**Exercise prompt**
Beneath this line is the data. Output exactly the lines from the line with "3720, avenue du Parc, bureau 202" to the line with "ebenso nachlässig konstruiert wie die", both ends included, and nothing more.

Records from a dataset
..............................
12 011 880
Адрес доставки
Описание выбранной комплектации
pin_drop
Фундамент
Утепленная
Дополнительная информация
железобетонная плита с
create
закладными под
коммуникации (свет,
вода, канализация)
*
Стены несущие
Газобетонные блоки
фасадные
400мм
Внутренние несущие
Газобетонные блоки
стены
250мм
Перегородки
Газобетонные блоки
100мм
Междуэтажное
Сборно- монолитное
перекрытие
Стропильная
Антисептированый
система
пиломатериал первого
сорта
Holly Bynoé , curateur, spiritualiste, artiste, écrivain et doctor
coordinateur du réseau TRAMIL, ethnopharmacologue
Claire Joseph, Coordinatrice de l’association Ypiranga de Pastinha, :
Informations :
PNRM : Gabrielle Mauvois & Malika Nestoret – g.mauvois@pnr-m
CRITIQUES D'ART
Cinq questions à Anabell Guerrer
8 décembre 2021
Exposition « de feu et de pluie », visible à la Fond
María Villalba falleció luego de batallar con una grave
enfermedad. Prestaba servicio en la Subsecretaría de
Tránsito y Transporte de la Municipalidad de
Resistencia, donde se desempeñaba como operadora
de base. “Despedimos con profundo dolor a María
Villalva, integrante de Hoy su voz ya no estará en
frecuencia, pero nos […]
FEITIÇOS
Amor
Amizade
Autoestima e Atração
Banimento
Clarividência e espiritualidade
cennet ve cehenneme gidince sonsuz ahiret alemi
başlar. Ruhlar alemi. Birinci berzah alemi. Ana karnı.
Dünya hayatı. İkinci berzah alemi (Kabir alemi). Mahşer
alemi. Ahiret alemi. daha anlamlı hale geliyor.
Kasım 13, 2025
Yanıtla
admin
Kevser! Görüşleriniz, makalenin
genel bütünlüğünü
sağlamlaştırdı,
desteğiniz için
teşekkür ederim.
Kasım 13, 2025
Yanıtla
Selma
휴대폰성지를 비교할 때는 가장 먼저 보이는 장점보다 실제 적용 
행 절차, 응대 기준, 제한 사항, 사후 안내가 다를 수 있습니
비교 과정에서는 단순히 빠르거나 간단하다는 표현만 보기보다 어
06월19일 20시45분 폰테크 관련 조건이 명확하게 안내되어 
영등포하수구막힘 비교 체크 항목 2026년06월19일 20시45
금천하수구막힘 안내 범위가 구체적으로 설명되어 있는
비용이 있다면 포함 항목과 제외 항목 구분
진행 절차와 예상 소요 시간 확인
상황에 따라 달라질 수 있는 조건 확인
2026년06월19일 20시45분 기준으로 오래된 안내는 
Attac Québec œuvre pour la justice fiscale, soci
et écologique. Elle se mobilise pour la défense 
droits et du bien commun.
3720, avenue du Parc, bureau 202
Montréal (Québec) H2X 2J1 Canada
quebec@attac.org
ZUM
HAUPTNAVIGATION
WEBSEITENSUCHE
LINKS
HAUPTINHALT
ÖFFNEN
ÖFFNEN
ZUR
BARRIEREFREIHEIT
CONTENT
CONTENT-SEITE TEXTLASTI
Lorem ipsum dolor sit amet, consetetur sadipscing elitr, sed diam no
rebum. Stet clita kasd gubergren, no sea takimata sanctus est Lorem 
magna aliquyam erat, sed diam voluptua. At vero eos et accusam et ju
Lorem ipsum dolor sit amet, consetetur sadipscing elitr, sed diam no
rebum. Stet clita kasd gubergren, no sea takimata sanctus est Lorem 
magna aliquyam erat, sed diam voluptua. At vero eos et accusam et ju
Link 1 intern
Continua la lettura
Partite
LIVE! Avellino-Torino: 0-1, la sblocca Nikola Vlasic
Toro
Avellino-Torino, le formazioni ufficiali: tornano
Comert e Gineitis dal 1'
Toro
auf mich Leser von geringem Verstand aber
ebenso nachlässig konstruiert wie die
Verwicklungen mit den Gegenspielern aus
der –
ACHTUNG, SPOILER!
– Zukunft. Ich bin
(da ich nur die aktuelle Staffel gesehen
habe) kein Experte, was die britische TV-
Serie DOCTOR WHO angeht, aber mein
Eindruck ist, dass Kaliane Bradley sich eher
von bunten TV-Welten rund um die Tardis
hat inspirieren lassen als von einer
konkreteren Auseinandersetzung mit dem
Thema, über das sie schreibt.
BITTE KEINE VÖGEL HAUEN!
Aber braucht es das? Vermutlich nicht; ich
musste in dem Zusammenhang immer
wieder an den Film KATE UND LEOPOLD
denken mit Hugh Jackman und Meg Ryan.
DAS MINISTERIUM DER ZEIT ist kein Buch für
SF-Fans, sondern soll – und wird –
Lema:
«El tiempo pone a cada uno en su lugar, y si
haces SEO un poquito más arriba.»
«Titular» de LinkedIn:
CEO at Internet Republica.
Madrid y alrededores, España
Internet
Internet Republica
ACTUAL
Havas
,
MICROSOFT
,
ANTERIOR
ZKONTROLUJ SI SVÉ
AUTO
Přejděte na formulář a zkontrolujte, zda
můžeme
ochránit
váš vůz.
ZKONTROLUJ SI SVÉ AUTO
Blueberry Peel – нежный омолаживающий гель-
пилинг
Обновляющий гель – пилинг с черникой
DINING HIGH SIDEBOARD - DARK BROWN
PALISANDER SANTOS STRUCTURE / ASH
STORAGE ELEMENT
..............................
**Your response**
3720, avenue du Parc, bureau 202
Montréal (Québec) H2X 2J1 Canada
quebec@attac.org
ZUM
HAUPTNAVIGATION
WEBSEITENSUCHE
LINKS
HAUPTINHALT
ÖFFNEN
ÖFFNEN
ZUR
BARRIEREFREIHEIT
CONTENT
CONTENT-SEITE TEXTLASTI
Lorem ipsum dolor sit amet, consetetur sadipscing elitr, sed diam no
rebum. Stet clita kasd gubergren, no sea takimata sanctus est Lorem 
magna aliquyam erat, sed diam voluptua. At vero eos et accusam et ju
Lorem ipsum dolor sit amet, consetetur sadipscing elitr, sed diam no
rebum. Stet clita kasd gubergren, no sea takimata sanctus est Lorem 
magna aliquyam erat, sed diam voluptua. At vero eos et accusam et ju
Link 1 intern
Continua la lettura
Partite
LIVE! Avellino-Torino: 0-1, la sblocca Nikola Vlasic
Toro
Avellino-Torino, le formazioni ufficiali: tornano
Comert e Gineitis dal 1'
Toro
auf mich Leser von geringem Verstand aber
ebenso nachlässig konstruiert wie die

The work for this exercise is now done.